Die Medien geben derweil Song öffentlich zum Abschuss frei. Mit größter Selbstverständlichkeit darf der Angeklagte als "Bastard", "Vaterlandsverräter", "bezahlter Spion" oder "pro-nordkoreanischer Lügenprofessor" denunziert werden. 82 Seiten umfasst die Anklageschrift. Wörtlich heißt es da gleich zu Beginn: "Obwohl der Angeklagte weiß, dass es sich bei Nordkorea um eine ›staatsfeindliche Organisation‹ handelt, die - sich als ›Regierung‹ ausgebend - zum Zwecke des Sturzes des Staates (Südkorea) illegal organisiert wurde, (...) machte er sich in den folgenden Punkten strafbar". Und dann wird Songs Sündenregister aufgeblättert: Verherrlichung und Verbreitung der nordkoreanischen Ideologie, Gründung pro-nordkoreanischer Organisationen; "Feindbegünstigung" durch Publikationen und die Organisation wissenschaftlicher Konferenzen.

Seit dem 2. Dezember hat die Staatsanwaltschaft in sieben Verhandlungen keinen einzigen dieser Anklagepunkte beweisen können.

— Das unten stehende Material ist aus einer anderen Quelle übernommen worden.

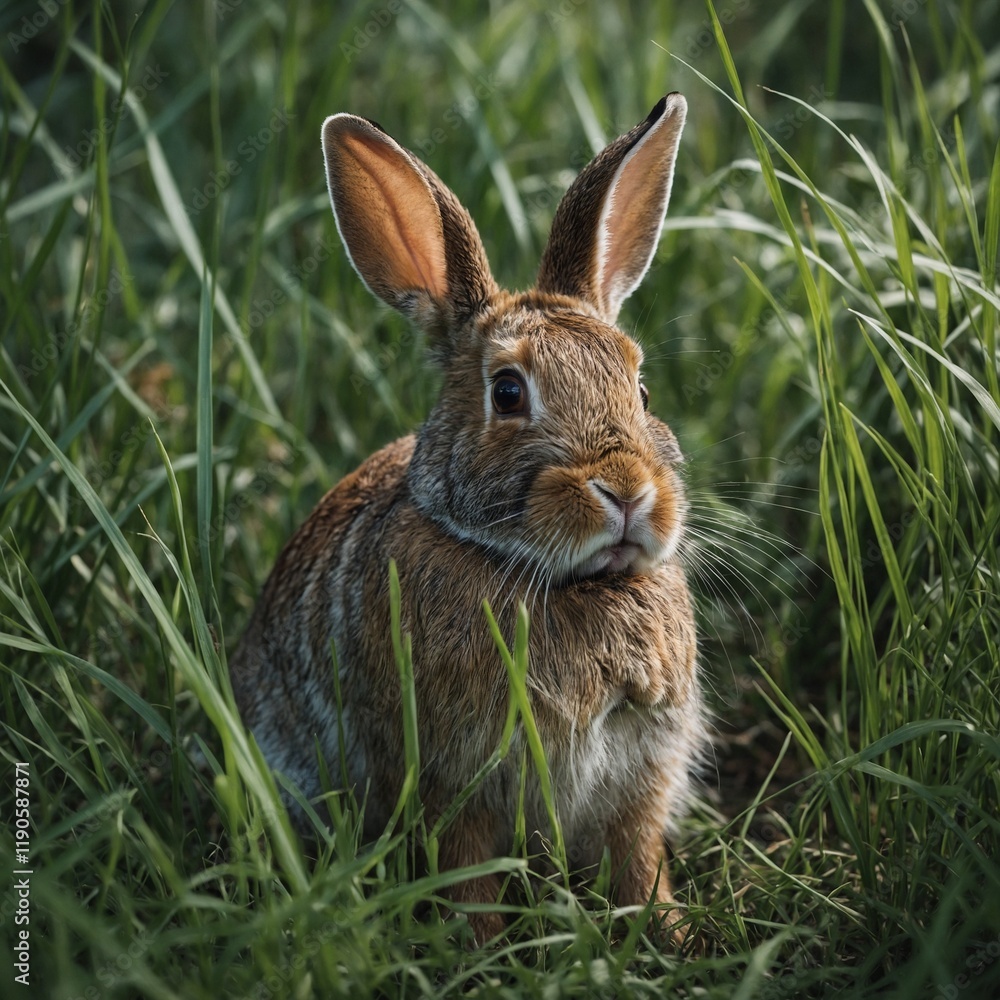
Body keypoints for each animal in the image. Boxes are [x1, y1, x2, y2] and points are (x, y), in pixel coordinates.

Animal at [230, 92, 706, 945]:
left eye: (642, 391)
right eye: (508, 393)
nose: (626, 491)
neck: (569, 584)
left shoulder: (642, 779)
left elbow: (639, 863)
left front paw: (675, 936)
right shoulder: (456, 785)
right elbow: (469, 876)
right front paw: (478, 950)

Was Songs vermeintlichen nordkoreanischen Politbürostatus betrifft, stützt sich die Staatsanwaltschaft einzig auf die Behauptung des vor Jahren übergelaufenen einstigen ideologischen Mentors von Kim Jong-Il, Hwang Jang-Yop. Der aber weigert sich bis heute, als Kronzeuge aufzutreten. Und die Treffen koreanischer Wissenschaftler aus Süd und Nord zum Thema Wiedervereinigung wurden wesentlich von südkoreanischen Firmen finanziert. Song verstand sich dabei als Mentor. Als deutscher Staatsbürger konnte er zudem reisen, wohin er wollte. Reisen nach Nordkorea sind wohl kaum justiziabel.

Besonders grotesk ist der Vorwurf der Anklage, Song habe in dem vor 16 Jahren vom Rowohlt Verlag veröffentlichten Buch Südkorea: Kein Land für friedliche Spiele Propaganda für den Norden betrieben und "gegen die Veranstaltung der Olympischen Spiele 1988 in Korea" opponiert. Nur war dieser Band ein Gemeinschaftswerk von vier Verfassern, zu denen neben Song auch der Autor dieses Artikels gehörte. In einer Passage des Buches heißt es, "die Bauernschaft befand sich in einem Teufelskreis von Armut und Unterdrückung." Die Übersetzer der Staatsanwaltschaft sahen da sperrangelweit die Pforten zur Hölle geöffnet. Bei ihnen liest sich das so: "...der Teufel legte die Bauern in Fesseln". Wirklich kafkaesk.

Wann ein Urteil gesprochen wird und wie, steht in den Sternen. Jürgen Habermas und Günter Grass haben sich für die Freilassung des Hochschullehrers eingesetzt. "In der Nacht", sagt Song Du-Yul, "sind alle Blumen schwarz. Erst bei Licht besehen werden sie farbig. Farben sind Kräfte. Kräfte wirken mit- und gegeneinander. Wenn sich die einzelnen Kulturenergien abstoßen und durch Ähnlichkeiten auch anziehen können, entstehen gerade dadurch ungeahnte neue Schattierungen und vielfältige Zwischentöne". Nur: Wer will die im geteilten Korea schon hören?